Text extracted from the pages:
::::::::

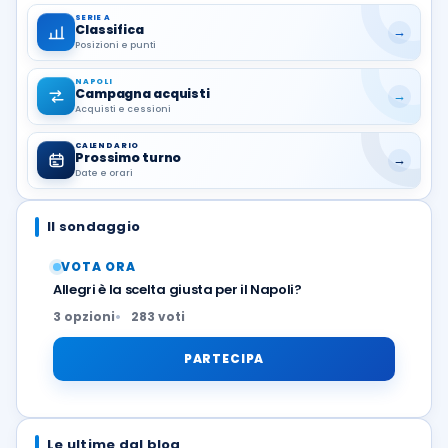
SERIE A
Classifica
→
Posizioni e punti
NAPOLI
Campagna acquisti
→
Acquisti e cessioni
CALENDARIO
Prossimo turno
→
Date e orari
Il sondaggio
VOTA ORA
Allegri è la scelta giusta per il Napoli?
3 opzioni
283 voti
PARTECIPA
Le ultime dal blog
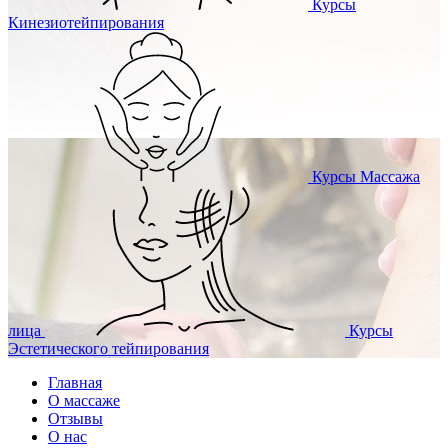
Курсы
Кинезиотейпирования
Курсы
Массажа
лица
Курсы
Эстетического тейпирования
Главная
О массаже
Отзывы
О нас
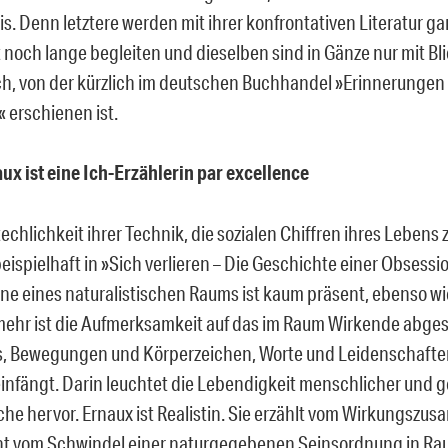
s. Denn letztere werden mit ihrer konfrontativen Literatur ga
noch lange begleiten und dieselben sind in Gänze nur mit Bli
ch, von der kürzlich im deutschen Buchhandel »Erinnerungen
erschienen ist.
ux ist eine Ich-Erzählerin par excellence
chlichkeit ihrer Technik, die sozialen Chiffren ihres Lebens z
beispielhaft in »Sich verlieren – Die Geschichte einer Obsessi
nne eines naturalistischen Raums ist kaum präsent, ebenso wi
lmehr ist die Aufmerksamkeit auf das im Raum Wirkende abgest
s, Bewegungen und Körperzeichen, Worte und Leidenschaften,
einfängt. Darin leuchtet die Lebendigkeit menschlicher und g
he hervor. Ernaux ist Realistin. Sie erzählt vom Wirkungsz
ht vom Schwindel einer naturgegebenen Seinsordnung in Rau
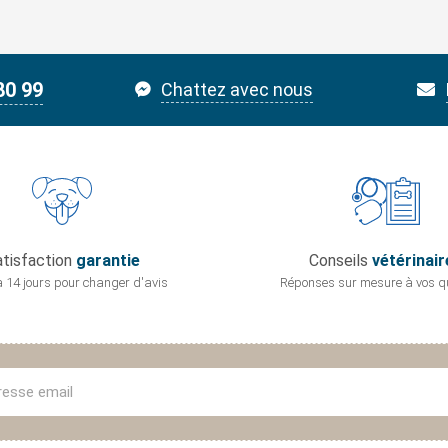
80 99
Chattez avec nous
tisfaction
garantie
Conseils
vétérinair
 14 jours pour
changer d'avis
Réponses sur mesure
à vos q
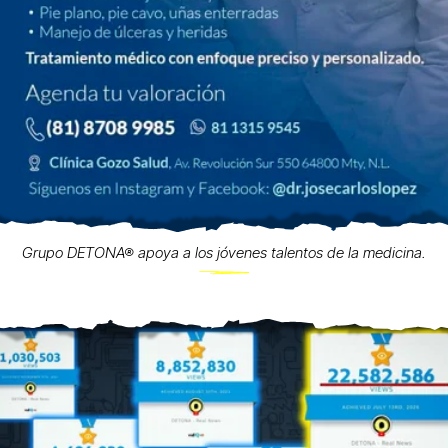
Grupo DETONA® apoya a los jóvenes talentos de la medicina.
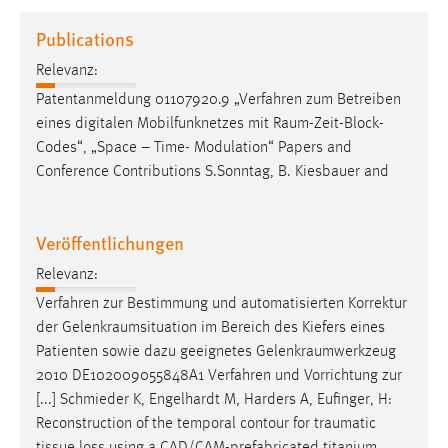
1 Jahr
Publications
Relevanz:
Performance
Patentanmeldung 01107920.9 „Verfahren zum Betreiben
Name:
eines digitalen Mobilfunknetzes mit
Raum-Zeit-Block-
staticfilecache
Codes
“, „Space – Time- Modulation“ Papers and
Conference Contributions S.Sonntag, B. Kiesbauer and
Zweck:
Für performante Seitenauslieferung wird in diesem Cookie
gespeichert, ob man eingeloggt ist.
Veröffentlichungen
Sprachpräferenz
Relevanz:
Verfahren zur Bestimmung und automatisierten Korrektur
Name:
der
Gelenkraumsituation
im Bereich des Kiefers eines
site-language-preference
Patienten sowie dazu geeignetes
Gelenkraumwerkzeug
Zweck:
2010 DE102009055848A1 Verfahren und Vorrichtung zur
Das Cookie speichert die gewählte Sprache der Website.
[...] Schmieder K, Engelhardt M, Harders A, Eufinger, H:
Reconstruction of the temporal contour for
traumatic
Cookie Laufzeit:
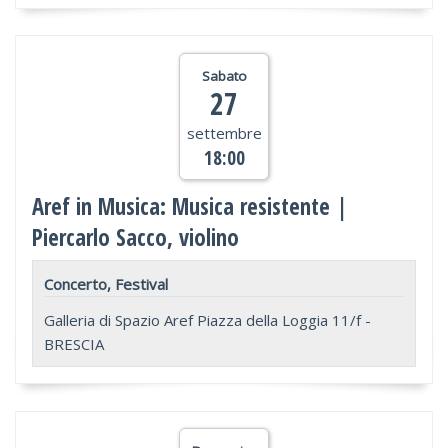
Sabato
27
settembre
18:00
Aref in Musica: Musica resistente |
Piercarlo Sacco, violino
Concerto, Festival
Galleria di Spazio Aref Piazza della Loggia 11/f -
BRESCIA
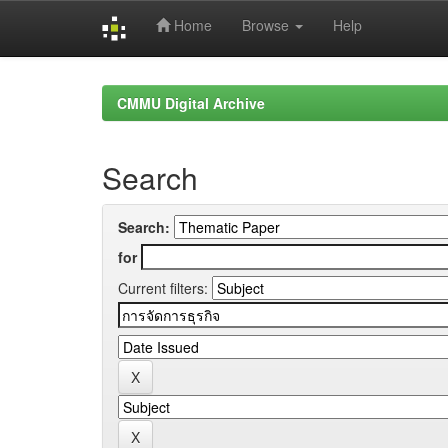
Home
Browse
Help
Skip
navigation
CMMU Digital Archive
Search
Search:
for
Current filters:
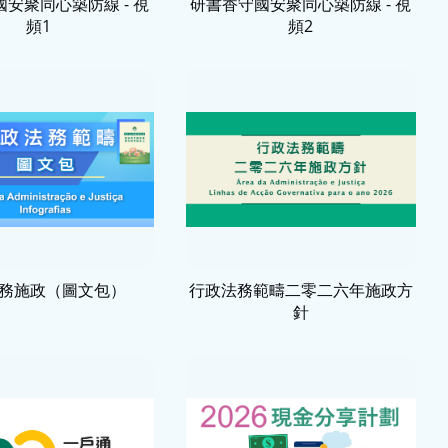
安聚同心築防線 - 視
研書香守國安聚同心築防線 - 視
頻1
頻2
務施政（圖文包）
行政法務範疇二零二六年施政方
針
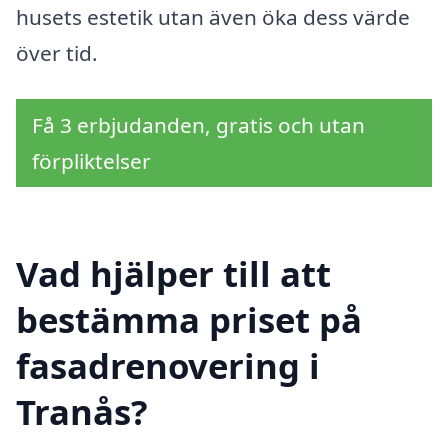
husets estetik utan även öka dess värde
över tid.
Få 3 erbjudanden, gratis och utan
förpliktelser
Vad hjälper till att
bestämma priset på
fasadrenovering i
Tranås?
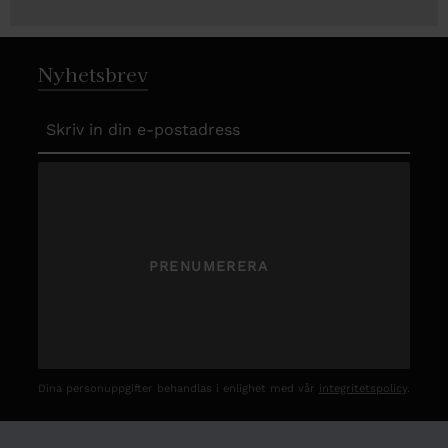
Nyhetsbrev
PRENUMERERA
Dina personuppgifter behandlas i enlighet med vår
integritetspolicy
.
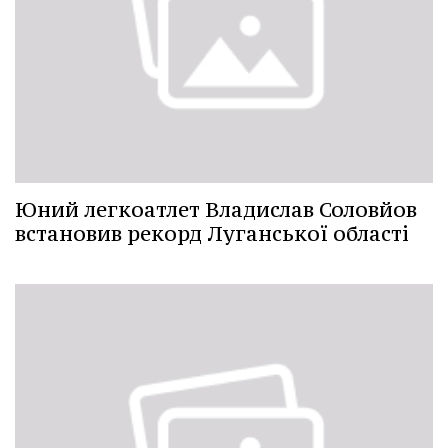
Юний легкоатлет Владислав Соловйов
встановив рекорд Луганської області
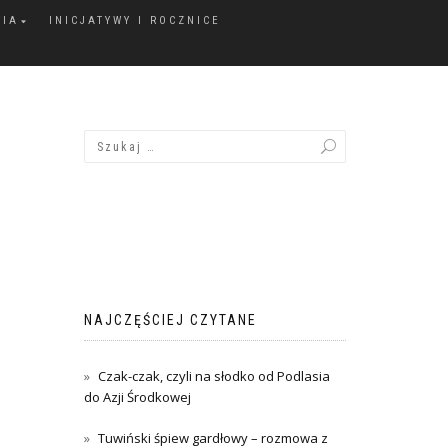
FIA
INICJATYWY I ROCZNICE
NAJCZĘŚCIEJ CZYTANE
Czak-czak, czyli na słodko od Podlasia
do Azji Środkowej
Tuwiński śpiew gardłowy – rozmowa z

::::::::

*Required action*: Update the lines of the records from the line with "husets estetik utan även öka dess värde" to the line with "встановив рекорд Луганської області" by replacing "gratis" with "kostnadsfritt", leaving all else unchanged, and give only those lines. Leave the pictures out of your answer.

*Answer box*:
husets estetik utan även öka dess värde
över tid.
Få 3 erbjudanden, kostnadsfritt och utan
förpliktelser
Vad hjälper till att
bestämma priset på
fasadrenovering i
Tranås?
Nyhetsbrev
PRENUMERERA
Dina personuppgifter behandlas i enlighet med vår
integritetspolicy
.
Юний легкоатлет Владислав Соловйов
встановив рекорд Луганської області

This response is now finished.